GIVEN REQUEST:
Rewrite the data as a two-column CSV with the headers "label" and "value", starting at the beginning and ending at the line containing "common name: almindelig orangebæger". Give one row per line, and put each entry in its own quoted field with any line breaks replaced by spaces.

RECORDS FOR THIS EXERCISE:
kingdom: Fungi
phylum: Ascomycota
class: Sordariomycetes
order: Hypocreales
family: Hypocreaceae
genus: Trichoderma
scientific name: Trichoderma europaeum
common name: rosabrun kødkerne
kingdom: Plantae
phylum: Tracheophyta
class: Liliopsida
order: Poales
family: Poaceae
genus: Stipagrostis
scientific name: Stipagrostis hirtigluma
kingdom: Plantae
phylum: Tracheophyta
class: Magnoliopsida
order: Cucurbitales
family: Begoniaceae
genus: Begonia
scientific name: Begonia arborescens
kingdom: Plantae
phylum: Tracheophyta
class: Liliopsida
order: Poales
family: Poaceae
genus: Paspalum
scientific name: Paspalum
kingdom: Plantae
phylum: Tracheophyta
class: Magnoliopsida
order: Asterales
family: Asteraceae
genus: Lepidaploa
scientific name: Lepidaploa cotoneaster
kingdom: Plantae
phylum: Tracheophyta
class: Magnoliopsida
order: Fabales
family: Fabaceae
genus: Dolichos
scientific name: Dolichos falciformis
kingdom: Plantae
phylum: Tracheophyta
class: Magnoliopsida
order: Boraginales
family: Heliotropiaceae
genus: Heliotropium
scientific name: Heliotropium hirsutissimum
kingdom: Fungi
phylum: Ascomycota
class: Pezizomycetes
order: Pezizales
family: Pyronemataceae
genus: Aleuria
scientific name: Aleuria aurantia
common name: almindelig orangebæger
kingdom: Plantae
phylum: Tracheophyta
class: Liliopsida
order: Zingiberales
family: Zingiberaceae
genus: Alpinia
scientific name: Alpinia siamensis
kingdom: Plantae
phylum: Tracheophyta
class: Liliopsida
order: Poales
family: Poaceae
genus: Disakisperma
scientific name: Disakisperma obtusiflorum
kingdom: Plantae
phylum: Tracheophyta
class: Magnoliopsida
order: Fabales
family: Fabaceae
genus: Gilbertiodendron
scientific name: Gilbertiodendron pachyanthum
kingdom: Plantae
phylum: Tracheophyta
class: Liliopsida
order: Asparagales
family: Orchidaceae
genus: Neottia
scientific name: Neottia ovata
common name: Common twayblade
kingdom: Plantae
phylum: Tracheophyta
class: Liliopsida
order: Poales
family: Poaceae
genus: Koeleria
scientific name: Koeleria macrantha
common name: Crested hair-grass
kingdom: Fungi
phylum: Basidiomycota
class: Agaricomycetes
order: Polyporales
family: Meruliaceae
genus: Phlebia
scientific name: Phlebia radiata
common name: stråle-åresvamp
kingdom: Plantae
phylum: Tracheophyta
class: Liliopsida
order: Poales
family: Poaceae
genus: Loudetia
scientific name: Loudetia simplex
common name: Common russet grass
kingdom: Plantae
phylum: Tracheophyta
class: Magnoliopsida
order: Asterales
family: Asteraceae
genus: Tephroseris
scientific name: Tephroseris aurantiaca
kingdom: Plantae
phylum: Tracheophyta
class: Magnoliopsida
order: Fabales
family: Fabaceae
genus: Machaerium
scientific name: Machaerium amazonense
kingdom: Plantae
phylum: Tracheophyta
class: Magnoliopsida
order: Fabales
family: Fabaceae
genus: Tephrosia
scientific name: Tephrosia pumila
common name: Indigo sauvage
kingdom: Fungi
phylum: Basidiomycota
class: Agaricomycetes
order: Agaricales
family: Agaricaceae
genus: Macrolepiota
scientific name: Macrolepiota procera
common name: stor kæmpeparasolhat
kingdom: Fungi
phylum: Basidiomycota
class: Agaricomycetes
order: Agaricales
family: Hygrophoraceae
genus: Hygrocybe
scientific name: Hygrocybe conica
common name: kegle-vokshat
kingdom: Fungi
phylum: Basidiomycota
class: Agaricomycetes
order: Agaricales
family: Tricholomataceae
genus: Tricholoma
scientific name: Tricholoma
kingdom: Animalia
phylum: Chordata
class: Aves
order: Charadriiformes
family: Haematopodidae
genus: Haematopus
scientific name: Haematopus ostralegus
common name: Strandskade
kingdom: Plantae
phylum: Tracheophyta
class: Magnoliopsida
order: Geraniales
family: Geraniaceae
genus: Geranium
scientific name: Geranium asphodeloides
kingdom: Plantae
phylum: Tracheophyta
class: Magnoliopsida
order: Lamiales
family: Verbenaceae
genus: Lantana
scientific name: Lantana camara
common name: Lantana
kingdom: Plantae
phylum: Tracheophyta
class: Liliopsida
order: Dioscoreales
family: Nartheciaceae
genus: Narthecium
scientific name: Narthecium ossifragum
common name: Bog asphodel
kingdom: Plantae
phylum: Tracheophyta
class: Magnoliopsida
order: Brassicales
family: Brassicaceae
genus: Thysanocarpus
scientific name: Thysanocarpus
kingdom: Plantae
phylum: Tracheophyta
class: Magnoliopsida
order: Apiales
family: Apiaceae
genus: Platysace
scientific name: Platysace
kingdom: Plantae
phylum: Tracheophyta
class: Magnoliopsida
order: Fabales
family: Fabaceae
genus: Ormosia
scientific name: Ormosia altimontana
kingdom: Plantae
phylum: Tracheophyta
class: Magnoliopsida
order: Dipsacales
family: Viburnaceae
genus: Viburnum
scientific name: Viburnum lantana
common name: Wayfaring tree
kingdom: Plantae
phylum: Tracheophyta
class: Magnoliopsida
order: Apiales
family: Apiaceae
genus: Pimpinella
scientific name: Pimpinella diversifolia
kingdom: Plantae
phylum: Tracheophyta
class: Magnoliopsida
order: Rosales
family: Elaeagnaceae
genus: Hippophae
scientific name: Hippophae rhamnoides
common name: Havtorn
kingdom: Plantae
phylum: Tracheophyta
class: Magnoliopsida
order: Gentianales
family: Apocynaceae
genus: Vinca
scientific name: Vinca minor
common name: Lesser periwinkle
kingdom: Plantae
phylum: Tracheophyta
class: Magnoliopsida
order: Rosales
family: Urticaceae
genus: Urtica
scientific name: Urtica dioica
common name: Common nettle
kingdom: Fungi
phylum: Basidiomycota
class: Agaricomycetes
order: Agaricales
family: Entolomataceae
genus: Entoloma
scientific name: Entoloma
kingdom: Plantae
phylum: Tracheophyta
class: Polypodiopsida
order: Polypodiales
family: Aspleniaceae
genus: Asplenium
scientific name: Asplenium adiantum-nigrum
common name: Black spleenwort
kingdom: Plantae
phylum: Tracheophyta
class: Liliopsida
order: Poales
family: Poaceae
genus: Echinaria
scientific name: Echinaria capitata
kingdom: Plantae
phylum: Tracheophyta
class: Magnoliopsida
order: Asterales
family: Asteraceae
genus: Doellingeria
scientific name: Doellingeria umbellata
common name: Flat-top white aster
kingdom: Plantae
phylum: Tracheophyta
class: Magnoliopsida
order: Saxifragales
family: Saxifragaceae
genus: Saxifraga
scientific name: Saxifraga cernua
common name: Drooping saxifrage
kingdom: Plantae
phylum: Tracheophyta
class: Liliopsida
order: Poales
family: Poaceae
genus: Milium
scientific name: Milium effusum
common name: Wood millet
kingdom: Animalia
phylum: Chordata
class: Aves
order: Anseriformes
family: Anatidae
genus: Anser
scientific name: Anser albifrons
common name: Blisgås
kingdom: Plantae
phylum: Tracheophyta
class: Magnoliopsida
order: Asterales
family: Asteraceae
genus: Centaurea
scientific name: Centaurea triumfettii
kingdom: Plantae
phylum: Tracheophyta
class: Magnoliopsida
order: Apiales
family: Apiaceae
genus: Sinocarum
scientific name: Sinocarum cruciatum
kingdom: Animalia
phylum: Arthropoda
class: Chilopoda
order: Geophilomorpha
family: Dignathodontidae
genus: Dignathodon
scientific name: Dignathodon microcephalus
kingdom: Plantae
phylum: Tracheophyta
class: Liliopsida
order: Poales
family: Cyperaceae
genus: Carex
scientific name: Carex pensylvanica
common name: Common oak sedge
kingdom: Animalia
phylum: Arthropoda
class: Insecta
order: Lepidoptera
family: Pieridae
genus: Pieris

SOLUTION:
label,value
"kingdom:","Fungi"
"phylum:","Ascomycota"
"class:","Sordariomycetes"
"order:","Hypocreales"
"family:","Hypocreaceae"
"genus:","Trichoderma"
"scientific name:","Trichoderma europaeum"
"common name:","rosabrun kødkerne"
"kingdom:","Plantae"
"phylum:","Tracheophyta"
"class:","Liliopsida"
"order:","Poales"
"family:","Poaceae"
"genus:","Stipagrostis"
"scientific name:","Stipagrostis hirtigluma"
"kingdom:","Plantae"
"phylum:","Tracheophyta"
"class:","Magnoliopsida"
"order:","Cucurbitales"
"family:","Begoniaceae"
"genus:","Begonia"
"scientific name:","Begonia arborescens"
"kingdom:","Plantae"
"phylum:","Tracheophyta"
"class:","Liliopsida"
"order:","Poales"
"family:","Poaceae"
"genus:","Paspalum"
"scientific name:","Paspalum"
"kingdom:","Plantae"
"phylum:","Tracheophyta"
"class:","Magnoliopsida"
"order:","Asterales"
"family:","Asteraceae"
"genus:","Lepidaploa"
"scientific name:","Lepidaploa cotoneaster"
"kingdom:","Plantae"
"phylum:","Tracheophyta"
"class:","Magnoliopsida"
"order:","Fabales"
"family:","Fabaceae"
"genus:","Dolichos"
"scientific name:","Dolichos falciformis"
"kingdom:","Plantae"
"phylum:","Tracheophyta"
"class:","Magnoliopsida"
"order:","Boraginales"
"family:","Heliotropiaceae"
"genus:","Heliotropium"
"scientific name:","Heliotropium hirsutissimum"
"kingdom:","Fungi"
"phylum:","Ascomycota"
"class:","Pezizomycetes"
"order:","Pezizales"
"family:","Pyronemataceae"
"genus:","Aleuria"
"scientific name:","Aleuria aurantia"
"common name:","almindelig orangebæger"